In this case, Reeves J recognised the native title rights and interests of the Iman People over 13,997 square kilometres of land in Central Queensland surrounding the towns of Taroom and Wandoan, including Robinson Gorge National Park, Expedition National Park and Isla Gorge National Park.

In October 1997, three native title applications were made with the NNTT. Two of the applications have since been dismissed or discontinued. The respondents to the this claim include the State of Queensland; the Western Downs, Maranoa, and Central Highlands Regional Councils; the Banana Shire Council; Ergon Energy Corporation Limited; Telstra Corporation Limited; a number of mining companies and pastoralists. The parties reached an agreement to resolve this proceeding in relation to all but three sections of land within the claim area, and sought a determination in accordance with the terms of the agreement which were filed with the Court on 7 June 2016.

Rights and interests

The Court held that the native title rights existed over the determination area in 4 separate parts.

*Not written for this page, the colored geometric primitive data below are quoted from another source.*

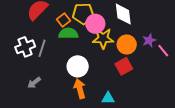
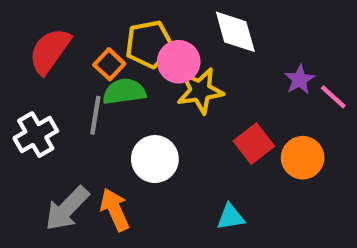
orange circle: (127, 45) -> (303, 158), moved
gray line: (42, 48) -> (95, 115), moved
gray arrow: (34, 83) -> (67, 209), size x1.6
orange arrow: (80, 89) -> (115, 210), moved

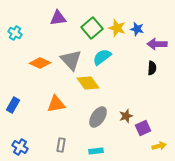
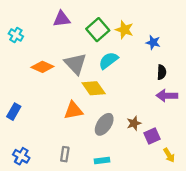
blue star: (137, 29) -> (153, 42), moved
purple arrow: (157, 44) -> (167, 96), moved
orange triangle: (56, 104) -> (73, 110), moved
yellow arrow: (159, 146) -> (169, 155), turned 72

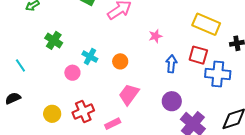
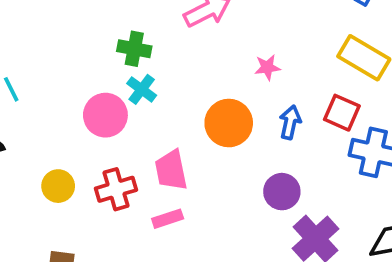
green cross: (54, 40) -> (134, 49), moved, turned -30
orange circle: (120, 61) -> (229, 123), moved, size x1.6
pink circle: (72, 73) -> (105, 115), size x1.5
pink trapezoid: (129, 94) -> (171, 170), moved, turned -55

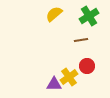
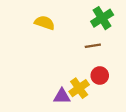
yellow semicircle: (54, 14) -> (45, 23), moved, turned 60

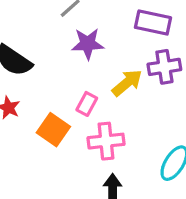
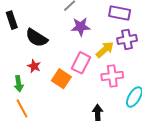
pink rectangle: (87, 104) -> (81, 63), size x1.5
pink cross: (106, 141) -> (112, 76), moved

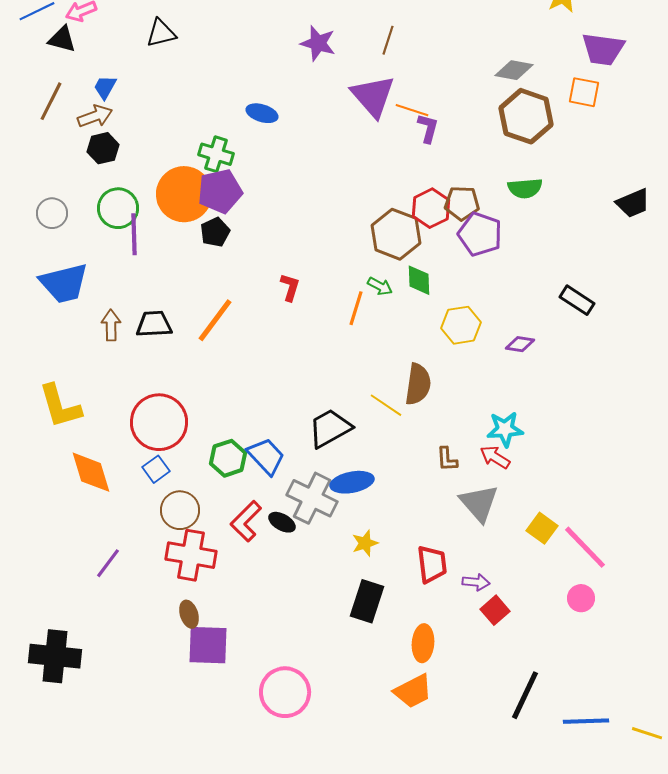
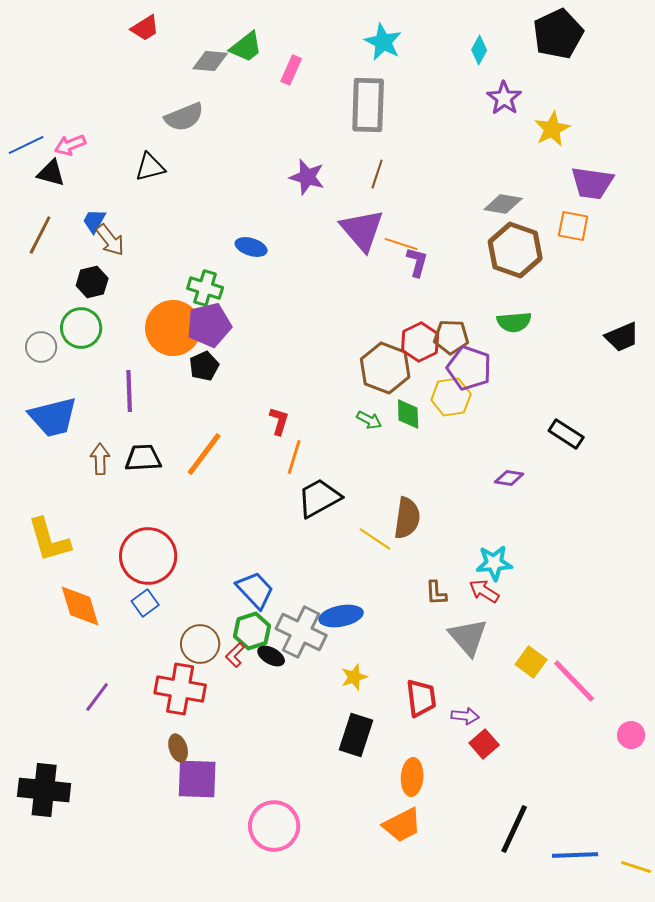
brown arrow: (95, 116) -> (110, 240), moved, turned 72
green circle: (118, 208) -> (81, 328), moved
purple line: (134, 234) -> (129, 391), moved
orange line: (356, 308) -> (294, 457), moved
yellow hexagon: (461, 325) -> (451, 397), moved
black trapezoid: (330, 428) -> (319, 498), moved
green hexagon: (228, 458) -> (252, 631), moved
brown circle: (180, 510) -> (200, 644), moved
red L-shape: (246, 521) -> (235, 655), size x0.6
pink circle: (581, 598) -> (631, 735), moved

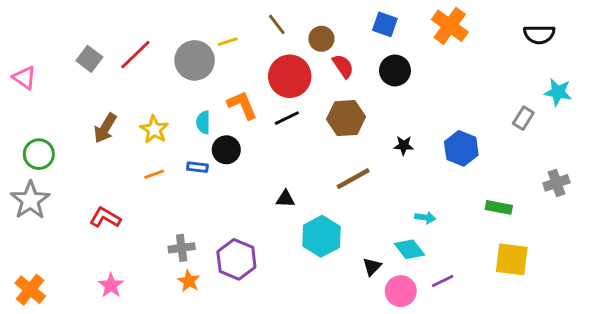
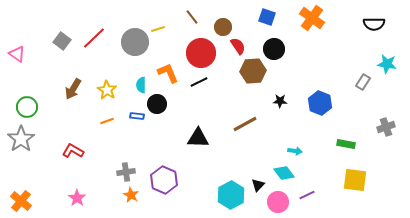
brown hexagon: (346, 118) -> (253, 71), moved
black triangle: (285, 199) -> (198, 138), size x1.6
cyan hexagon: (321, 236) -> (231, 195), moved

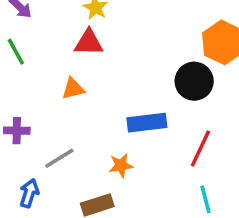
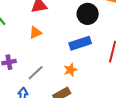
black circle: (194, 81) -> (88, 14), moved

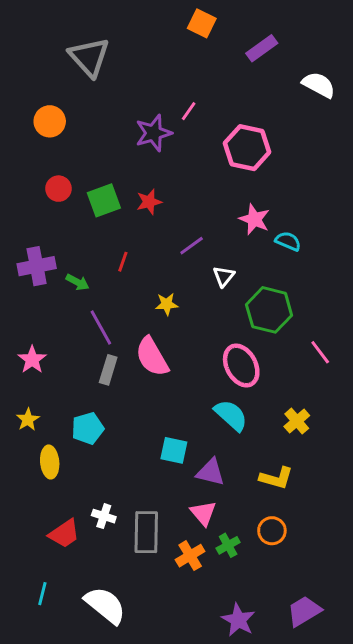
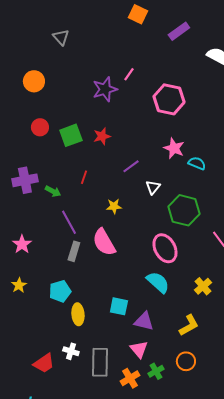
gray triangle: (89, 57) -> (61, 37), size x0.6
yellow ellipse: (50, 462) -> (78, 314), moved
yellow L-shape: (276, 478) -> (189, 325), turned -45

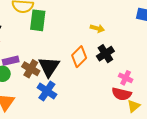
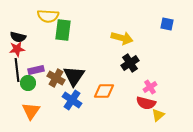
yellow arrow: (97, 28) -> (122, 38), size x1.5
orange diamond: (79, 57) -> (104, 91), moved, turned 45
pink cross: (126, 78) -> (150, 87), turned 32

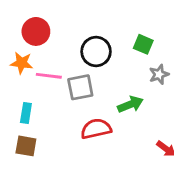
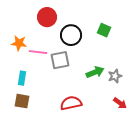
red circle: (36, 31) -> (47, 17), moved
gray star: (159, 74) -> (115, 76), moved
red semicircle: (96, 129) -> (71, 103), moved

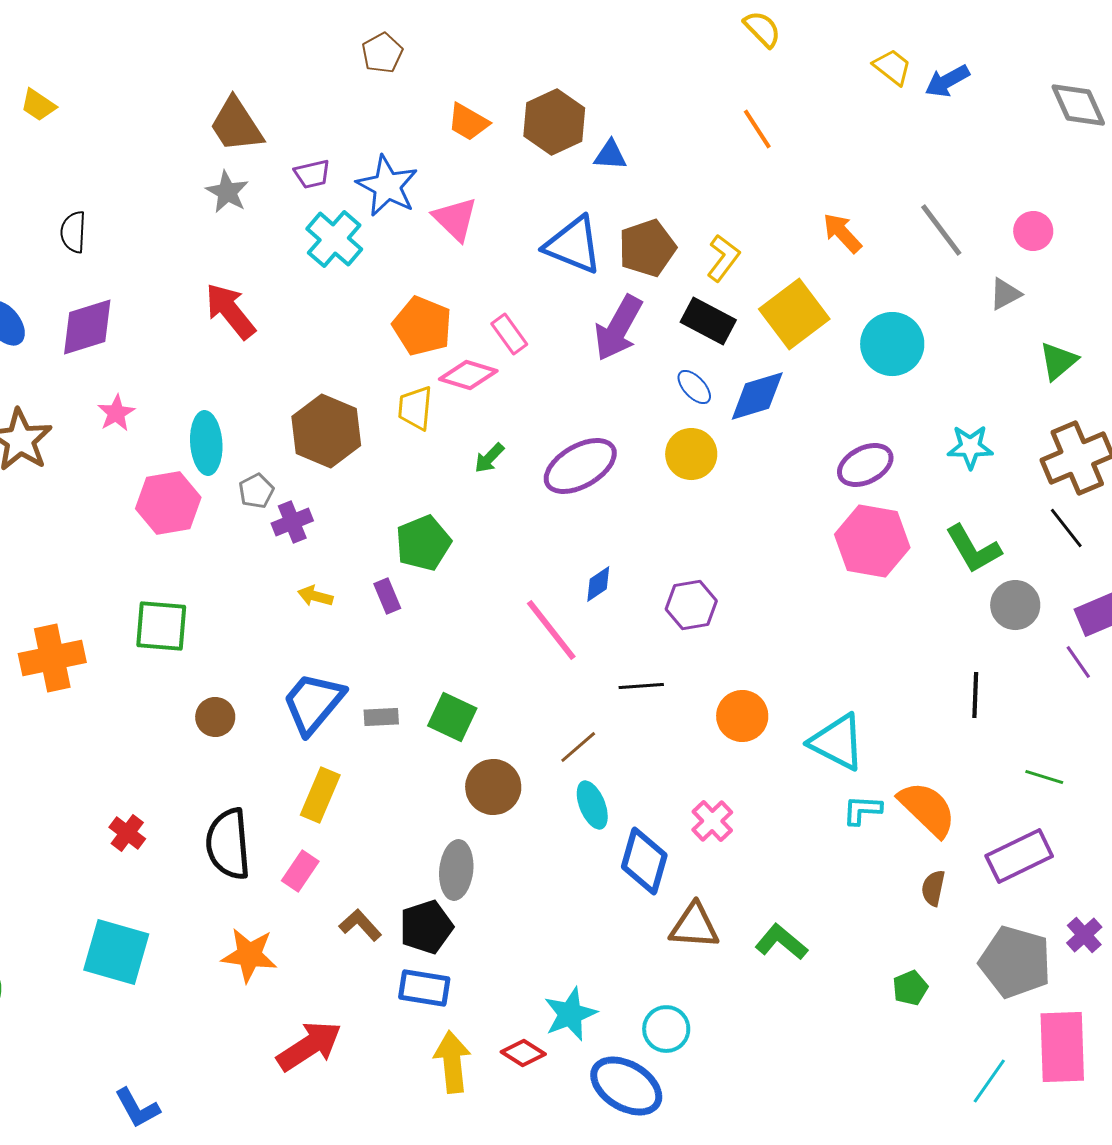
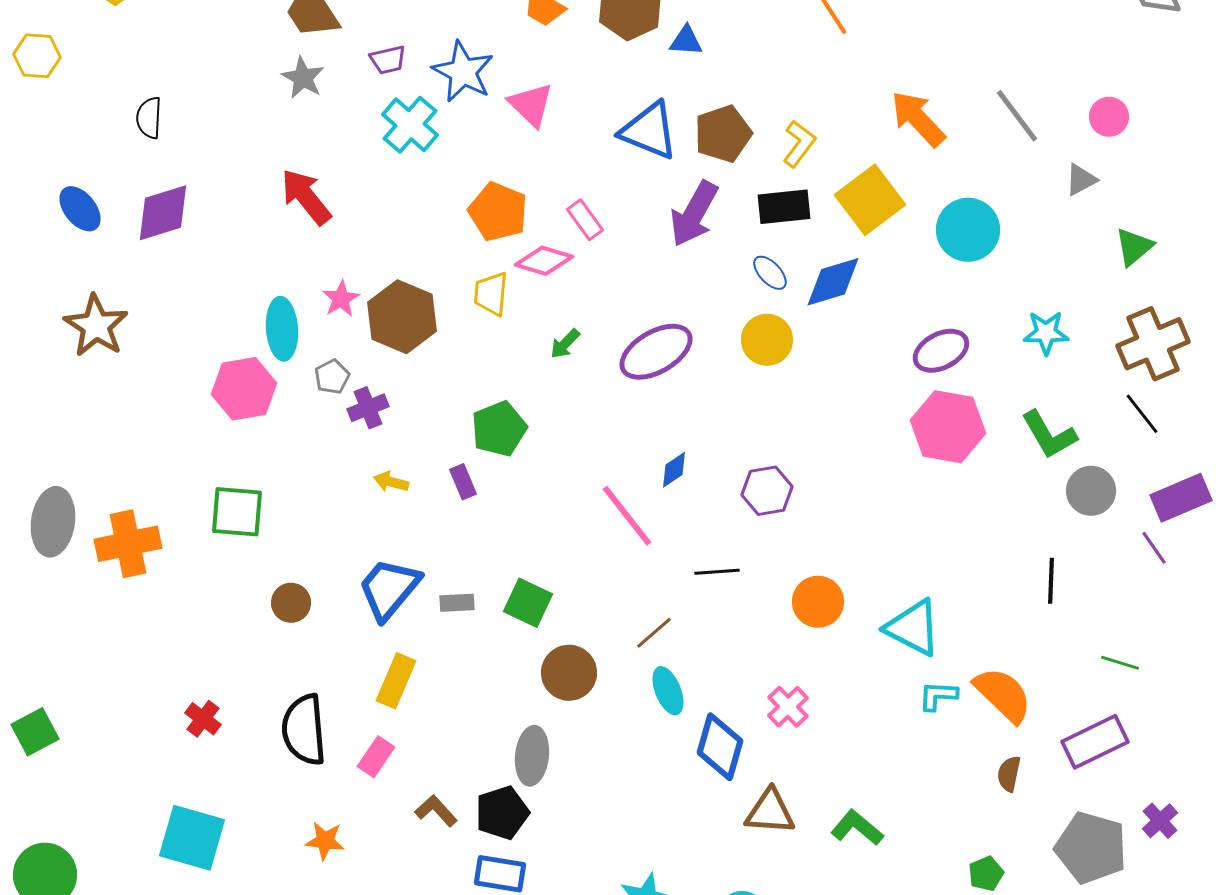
orange arrow: (842, 233) -> (918, 119), size x1.4
black rectangle: (708, 321) -> (784, 207), turned -34
pink star: (116, 413) -> (341, 299), moved
orange star: (249, 955) -> (325, 841), size x0.7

In relation to Part 1, which covers the land and waters in the north-west corner of the determination area, Reeves J recognised the right to possess, occupy, use and enjoy the area to the exclusion of all others. The rights recognised in relation to water include the non-exclusive rights to hunt, fish and gather from the water of the area; take and use the natural resources of the water in the area; and take and use the water of the area, for personal, domestic and non-commercial communal purposes.

In relation to the remaining area, including the townships of Taroom and Wandoan, the Court recognised the following common non-exclusive rights: the right to access, be present on, move about on and travel over the area; the right to fish and gather on the land and waters of the areas for non-commercial purposes; the right to maintain places of importance and areas of significance to the native title holders under their traditional laws and customs and protect those places and areas from physical harm; the right to teach on the area the physical and spiritual attributes of the area; the right to be accompanied on the area by those persons who, though not native title holders, are: spouses of native title holders or are persons required or permitted under the traditional laws to assist in ceremonies; and the right to be buried and bury native title holders within the area

His Honour recognised separate rights over Part 2 (which encompasses a large portion of the land and water, excluding townships) and Wandoan to share and exchange natural resources from the land and waters for non-commercial purposes. His Honour also recognised the right to perform dances, conduct smoking ceremonies and ceremonies associated with the reinterment of remains in Wandoan and Taroom. In relation to Part 2, His Honour recognised the right to camp and live temporarily on the area as part of camping, and for that purpose build temporary shelters. The Court also recognised the right to hunt for non-commercial purposes in Wandoan, but not to do so using weapons as defined in the Weapons Act 1990 (Qld).

Reeves J noted that the native title rights are subject to the interests of the respondents, which may be exercised notwithstanding the existence of native title rights and interests. The other interests include various Indigenous land use agreements entered between a number of pastoralists, resources and energy companies and local government bodies.

Noting the length of time that application has taken since being filed, Reeves J endorsed the observations of Rares J in Prior on behalf of the Juru (Cape Upstart) People v State of Queensland & Ors (No 2) [2011] FCA 819 (at [32]) that ‘justice delayed is justice denied’. Reeves J argued that since the 2009 amendments to the NTA and the introduction of Part VB to the Federal Court of Australia Act 1976 (Cth), the Court has sought to use its case management powers to attempt to reduce and avoid these sorts of delay occurring in its native title lists. The Court has also adopted a priority listing system of native title proceedings to attempt to ensure that its native title lists are dealt with as justly, quickly, inexpensively and efficiently as possible.

Wardingarri Aboriginal Corporation is the nominated prescribed body corporate.